# Assignment
Leave every picture out and give back the lines below from the first through the line that holds "solid #fff;border-bottom:1px solid", exactly as written.

(Data records begins)

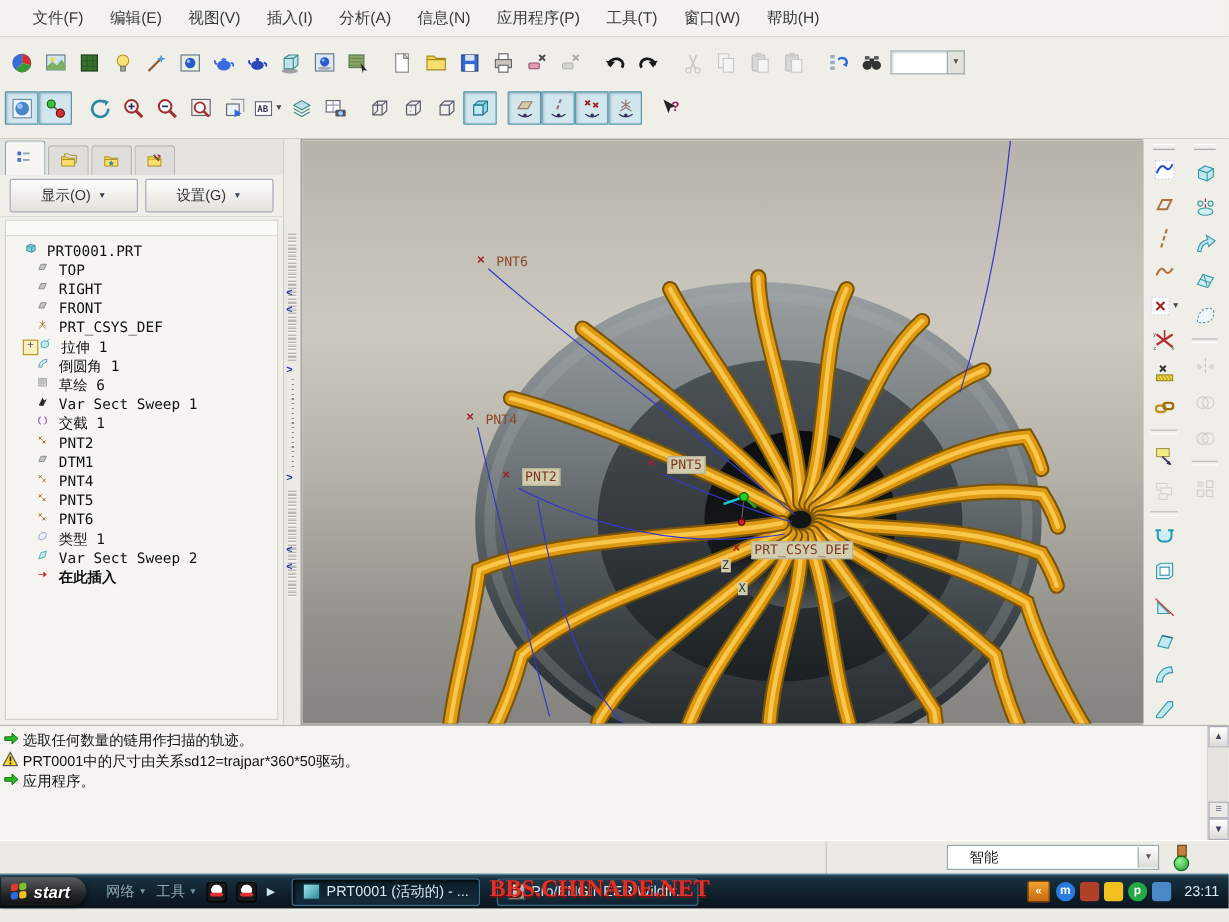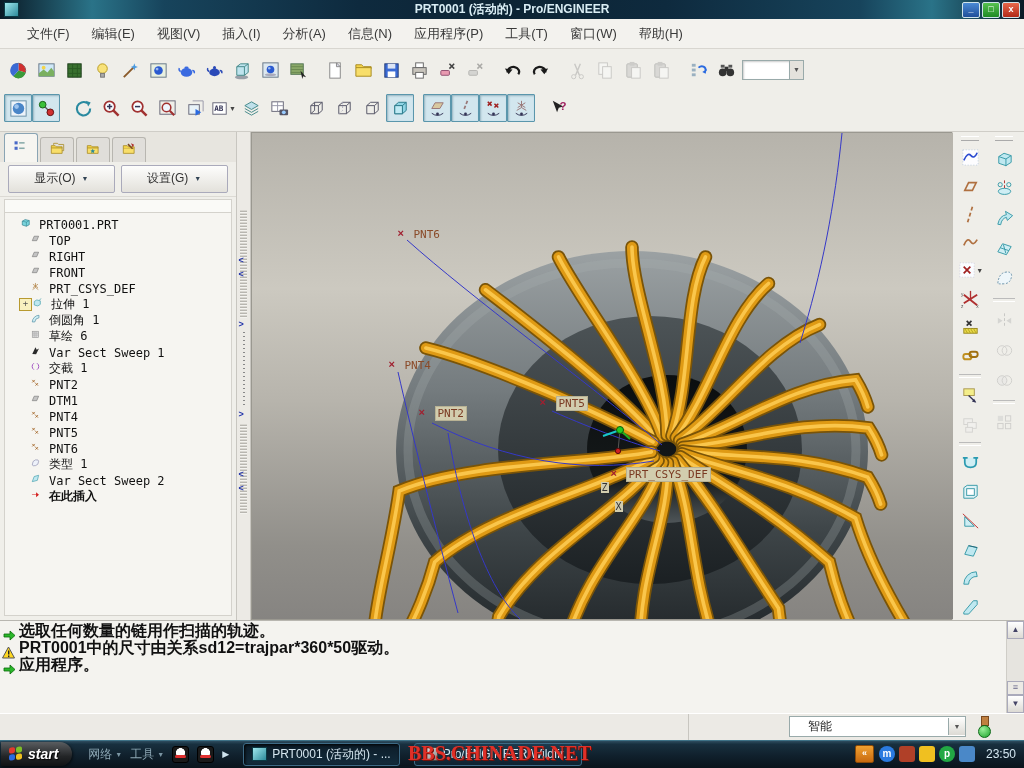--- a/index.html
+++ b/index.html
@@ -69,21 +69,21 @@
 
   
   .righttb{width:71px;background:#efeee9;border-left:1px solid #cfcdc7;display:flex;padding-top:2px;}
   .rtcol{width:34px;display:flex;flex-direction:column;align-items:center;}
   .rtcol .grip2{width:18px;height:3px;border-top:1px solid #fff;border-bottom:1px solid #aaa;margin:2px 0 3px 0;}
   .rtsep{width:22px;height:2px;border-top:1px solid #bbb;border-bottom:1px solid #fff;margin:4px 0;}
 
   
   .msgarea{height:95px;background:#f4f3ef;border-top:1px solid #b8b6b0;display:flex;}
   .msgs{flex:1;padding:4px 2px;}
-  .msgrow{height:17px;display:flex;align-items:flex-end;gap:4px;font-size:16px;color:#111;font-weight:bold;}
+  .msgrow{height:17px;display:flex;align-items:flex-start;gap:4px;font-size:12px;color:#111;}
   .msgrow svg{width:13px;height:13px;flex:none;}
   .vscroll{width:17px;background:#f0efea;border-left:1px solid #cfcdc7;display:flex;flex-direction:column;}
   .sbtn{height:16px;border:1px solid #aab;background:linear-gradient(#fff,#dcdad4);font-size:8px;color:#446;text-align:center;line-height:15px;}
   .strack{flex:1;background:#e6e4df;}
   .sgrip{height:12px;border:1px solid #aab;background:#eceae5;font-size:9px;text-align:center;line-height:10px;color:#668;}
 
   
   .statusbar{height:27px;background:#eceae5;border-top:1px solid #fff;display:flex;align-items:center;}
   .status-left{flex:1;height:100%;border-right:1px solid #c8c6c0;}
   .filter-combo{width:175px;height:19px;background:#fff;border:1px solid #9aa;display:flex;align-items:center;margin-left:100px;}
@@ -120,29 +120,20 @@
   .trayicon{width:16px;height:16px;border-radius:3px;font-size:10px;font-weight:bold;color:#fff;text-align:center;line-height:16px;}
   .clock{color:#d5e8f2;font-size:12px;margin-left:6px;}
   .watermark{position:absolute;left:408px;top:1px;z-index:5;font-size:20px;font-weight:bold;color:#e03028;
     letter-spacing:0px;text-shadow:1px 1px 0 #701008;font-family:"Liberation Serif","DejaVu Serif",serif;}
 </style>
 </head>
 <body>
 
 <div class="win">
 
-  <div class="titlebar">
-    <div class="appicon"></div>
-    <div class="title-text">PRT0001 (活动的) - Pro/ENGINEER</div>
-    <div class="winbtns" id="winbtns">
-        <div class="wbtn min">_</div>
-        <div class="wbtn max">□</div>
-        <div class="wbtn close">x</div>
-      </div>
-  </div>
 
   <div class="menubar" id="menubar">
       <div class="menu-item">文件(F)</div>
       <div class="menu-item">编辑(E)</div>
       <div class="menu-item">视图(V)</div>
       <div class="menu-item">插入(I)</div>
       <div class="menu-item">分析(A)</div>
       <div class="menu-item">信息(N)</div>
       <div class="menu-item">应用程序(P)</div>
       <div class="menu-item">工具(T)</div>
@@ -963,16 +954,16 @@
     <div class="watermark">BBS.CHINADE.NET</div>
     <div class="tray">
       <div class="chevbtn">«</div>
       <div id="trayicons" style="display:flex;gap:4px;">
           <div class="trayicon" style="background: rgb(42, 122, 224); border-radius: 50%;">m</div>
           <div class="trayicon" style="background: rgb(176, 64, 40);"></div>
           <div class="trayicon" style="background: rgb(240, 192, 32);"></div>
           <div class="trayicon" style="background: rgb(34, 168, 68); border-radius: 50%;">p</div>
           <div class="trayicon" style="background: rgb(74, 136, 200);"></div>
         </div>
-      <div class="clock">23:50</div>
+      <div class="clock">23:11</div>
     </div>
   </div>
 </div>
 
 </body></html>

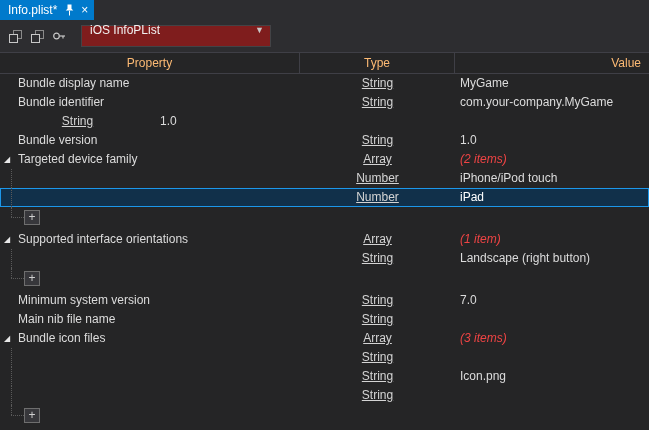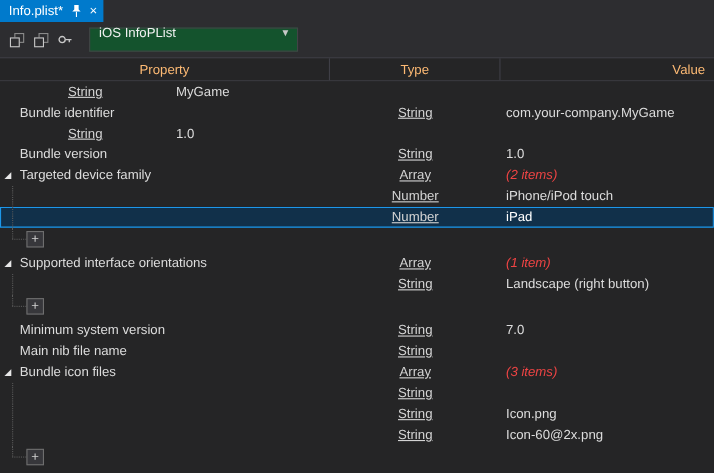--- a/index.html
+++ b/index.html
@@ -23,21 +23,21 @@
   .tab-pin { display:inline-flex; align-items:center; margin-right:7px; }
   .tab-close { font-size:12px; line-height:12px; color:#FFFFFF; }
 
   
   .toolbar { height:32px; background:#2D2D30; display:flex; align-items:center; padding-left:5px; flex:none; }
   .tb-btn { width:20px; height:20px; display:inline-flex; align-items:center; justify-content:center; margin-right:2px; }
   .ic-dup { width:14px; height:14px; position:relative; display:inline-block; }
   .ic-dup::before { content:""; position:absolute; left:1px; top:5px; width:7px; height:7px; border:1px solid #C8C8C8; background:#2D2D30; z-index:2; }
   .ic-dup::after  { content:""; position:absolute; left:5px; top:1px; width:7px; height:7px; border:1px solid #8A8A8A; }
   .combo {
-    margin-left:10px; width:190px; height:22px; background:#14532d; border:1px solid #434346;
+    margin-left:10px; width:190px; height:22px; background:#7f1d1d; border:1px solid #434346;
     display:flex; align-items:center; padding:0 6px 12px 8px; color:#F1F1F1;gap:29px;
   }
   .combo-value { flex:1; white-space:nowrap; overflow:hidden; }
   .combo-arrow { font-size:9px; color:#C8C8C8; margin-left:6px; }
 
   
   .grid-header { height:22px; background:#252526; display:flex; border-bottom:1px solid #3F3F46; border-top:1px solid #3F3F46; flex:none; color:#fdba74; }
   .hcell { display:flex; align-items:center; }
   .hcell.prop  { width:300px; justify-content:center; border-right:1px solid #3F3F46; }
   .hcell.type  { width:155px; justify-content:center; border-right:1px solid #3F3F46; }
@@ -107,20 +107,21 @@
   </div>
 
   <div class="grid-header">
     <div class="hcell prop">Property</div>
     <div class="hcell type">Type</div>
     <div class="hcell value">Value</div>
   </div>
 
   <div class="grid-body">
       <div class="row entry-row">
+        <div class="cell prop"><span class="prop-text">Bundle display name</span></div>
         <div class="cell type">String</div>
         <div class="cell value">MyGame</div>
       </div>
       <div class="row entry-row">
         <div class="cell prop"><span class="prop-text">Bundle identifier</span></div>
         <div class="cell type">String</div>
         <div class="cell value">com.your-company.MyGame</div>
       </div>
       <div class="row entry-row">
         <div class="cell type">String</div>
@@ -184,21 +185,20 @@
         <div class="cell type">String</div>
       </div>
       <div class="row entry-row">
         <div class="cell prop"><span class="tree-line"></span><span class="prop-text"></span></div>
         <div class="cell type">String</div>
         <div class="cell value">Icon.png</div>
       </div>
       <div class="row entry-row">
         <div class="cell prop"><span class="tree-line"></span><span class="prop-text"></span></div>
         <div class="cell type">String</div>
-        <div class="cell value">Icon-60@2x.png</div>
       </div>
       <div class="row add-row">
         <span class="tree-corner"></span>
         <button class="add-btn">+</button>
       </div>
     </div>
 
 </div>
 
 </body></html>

(Data records ends)

# Response to this exercise
--- a/index.html
+++ b/index.html
@@ -69,21 +69,21 @@
 
   
   .righttb{width:71px;background:#efeee9;border-left:1px solid #cfcdc7;display:flex;padding-top:2px;}
   .rtcol{width:34px;display:flex;flex-direction:column;align-items:center;}
   .rtcol .grip2{width:18px;height:3px;border-top:1px solid #fff;border-bottom:1px solid #aaa;margin:2px 0 3px 0;}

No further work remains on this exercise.